┌──

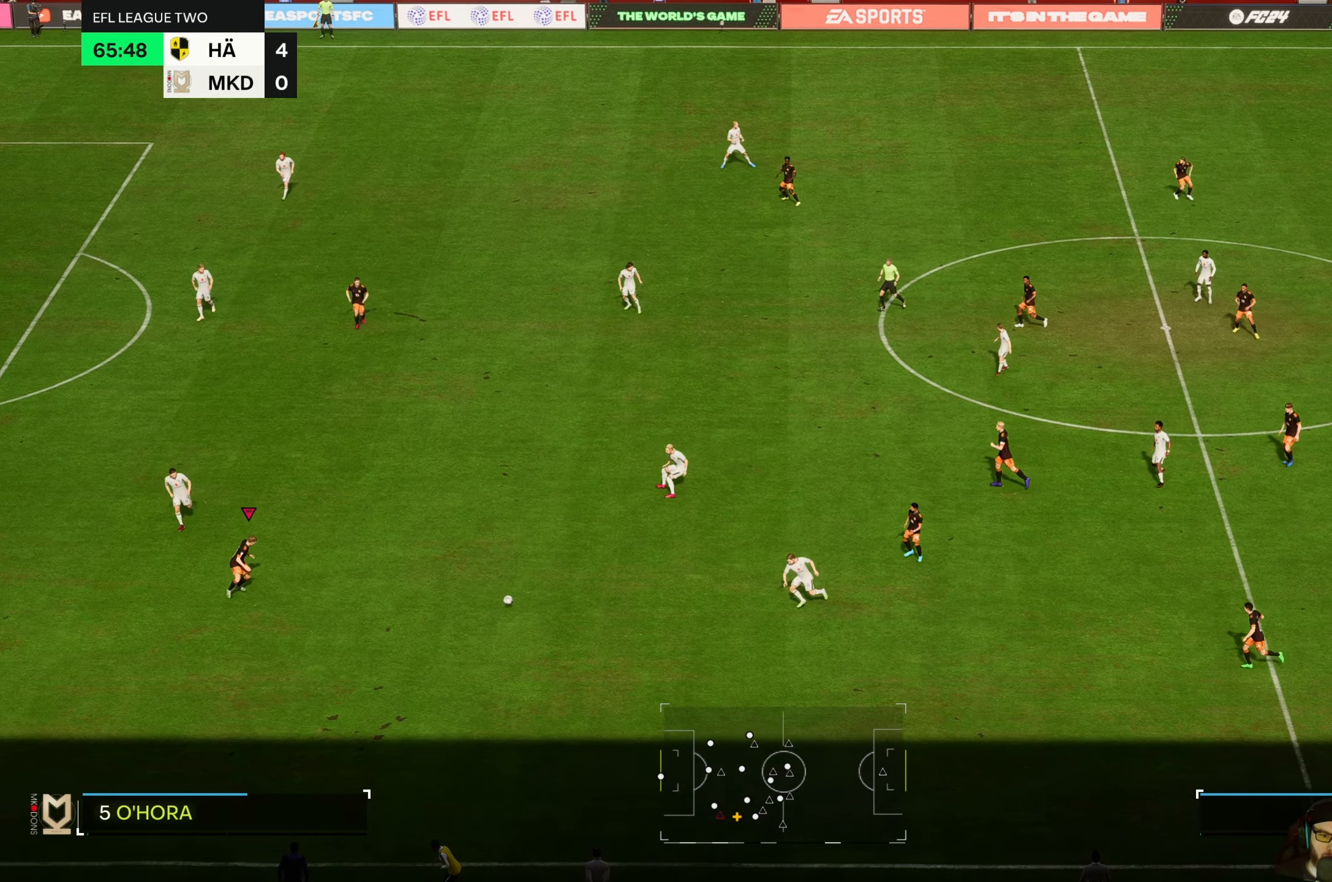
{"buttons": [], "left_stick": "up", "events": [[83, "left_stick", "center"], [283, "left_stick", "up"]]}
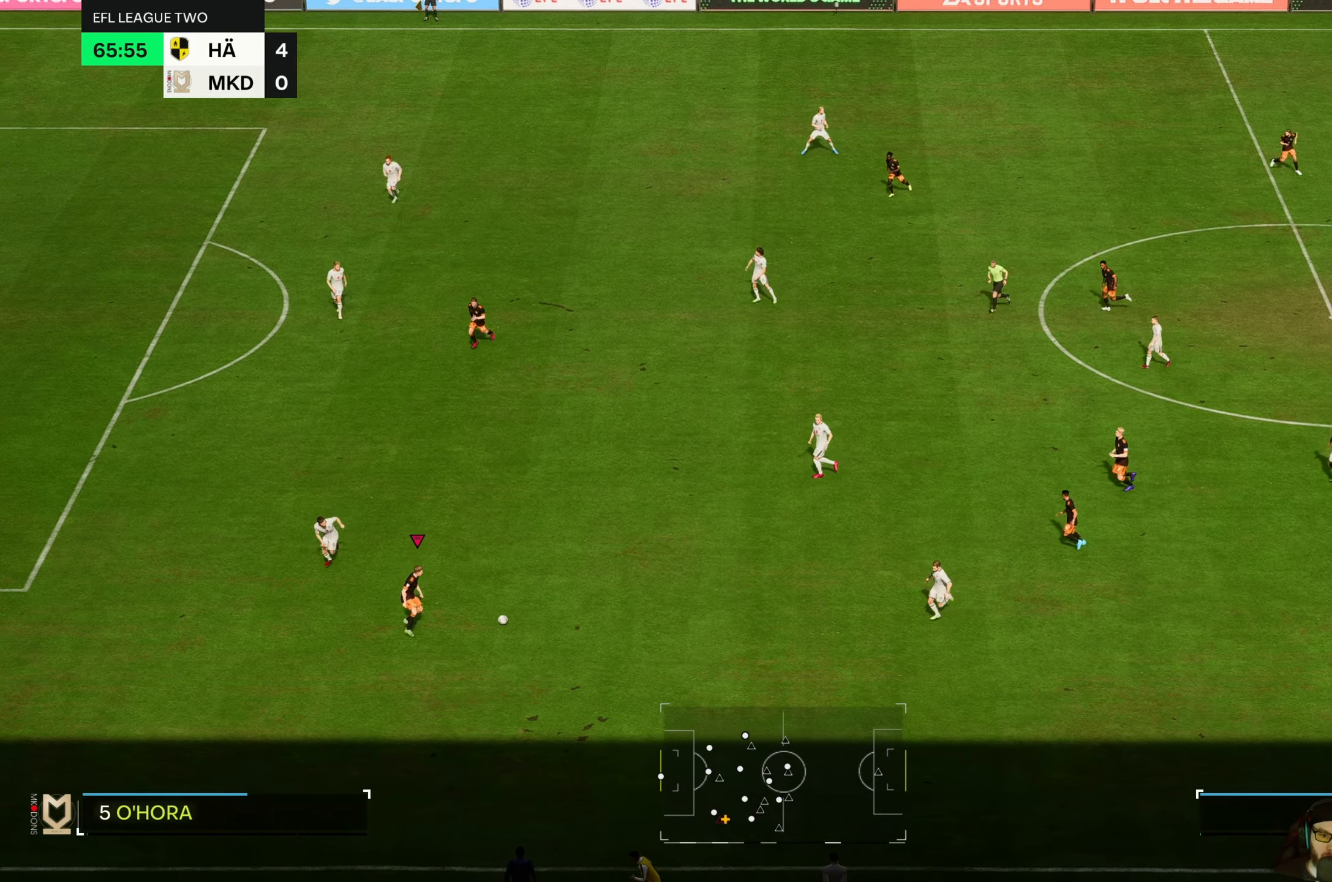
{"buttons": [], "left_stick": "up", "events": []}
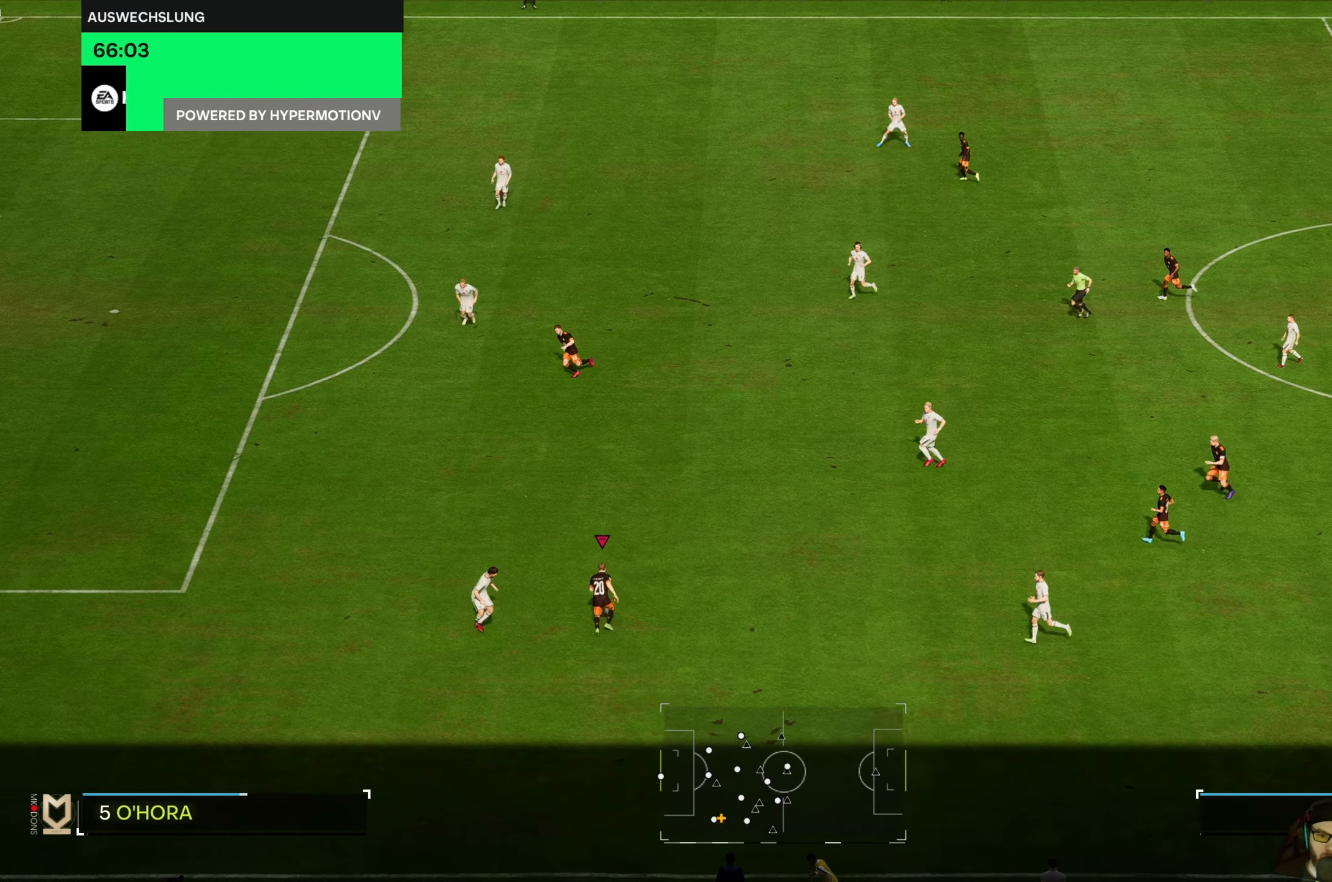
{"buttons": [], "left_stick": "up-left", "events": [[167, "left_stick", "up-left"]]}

└──

» **TASK DESCRIPTION**
The whole listing should be retyped word for word; none of its pictures belong in the copy.

» **SOLUTION**
{"buttons": [], "left_stick": "up", "events": [[83, "left_stick", "center"], [283, "left_stick", "up"]]}
{"buttons": [], "left_stick": "up", "events": []}
{"buttons": [], "left_stick": "up-left", "events": [[167, "left_stick", "up-left"]]}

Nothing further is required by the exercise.